THE RECORDS
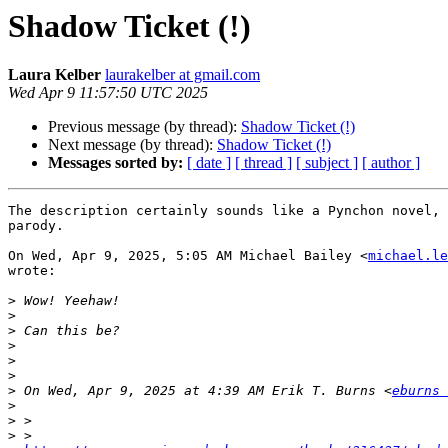
Shadow Ticket (!)
Laura Kelber
laurakelber at gmail.com
Wed Apr 9 11:57:50 UTC 2025
Previous message (by thread):
Shadow Ticket (!)
Next message (by thread):
Shadow Ticket (!)
Messages sorted by:
[ date ]
[ thread ]
[ subject ]
[ author ]
The description certainly sounds like a Pynchon novel, 
parody.

On Wed, Apr 9, 2025, 5:05 AM Michael Bailey <
michael.le
wrote:

>
>
>
>
>
>
>
 On Wed, Apr 9, 2025 at 4:39 AM Erik T. Burns <
eburns 
>
>
>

WORK INSTRUCTION
Reproduce the text of each entry above word for word and line for line, leaving out the pictures.

REPLY
Shadow Ticket (!)
Laura Kelber
laurakelber at gmail.com
Wed Apr 9 11:57:50 UTC 2025
Previous message (by thread):
Shadow Ticket (!)
Next message (by thread):
Shadow Ticket (!)
Messages sorted by:
[ date ]
[ thread ]
[ subject ]
[ author ]
The description certainly sounds like a Pynchon novel, 
parody.

On Wed, Apr 9, 2025, 5:05 AM Michael Bailey <
michael.le
wrote:

>
>
>
>
>
>
>
 On Wed, Apr 9, 2025 at 4:39 AM Erik T. Burns <
eburns 
>
>
>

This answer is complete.